#### [Recorded data]
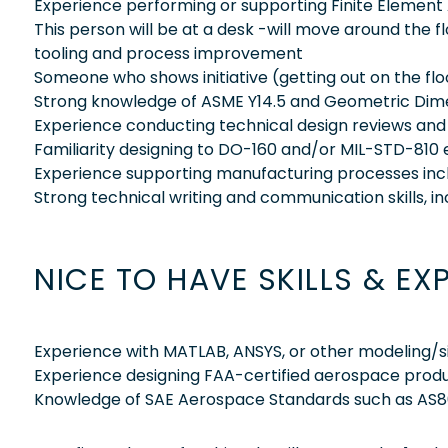
Experience performing or supporting Finite Element 
This person will be at a desk -will move around the f
tooling and process improvement
Someone who shows initiative (getting out on the flo
Strong knowledge of ASME Y14.5 and Geometric Dime
Experience conducting technical design reviews and F
Familiarity designing to DO-160 and/or MIL-STD-810
Experience supporting manufacturing processes includ
Strong technical writing and communication skills, i
NICE TO HAVE SKILLS & EX
Experience with MATLAB, ANSYS, or other modeling/s
Experience designing FAA-certified aerospace prod
Knowledge of SAE Aerospace Standards such as AS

#### [Directions for this task]
Begin at the line that has "Strong knowledge of" in the entries above; stop after the line that has "Strong technical writing". Transcribe exactly those lines and no others.

#### [Written answer]
Strong knowledge of ASME Y14.5 and Geometric Dime
Experience conducting technical design reviews and F
Familiarity designing to DO-160 and/or MIL-STD-810
Experience supporting manufacturing processes includ
Strong technical writing and communication skills, i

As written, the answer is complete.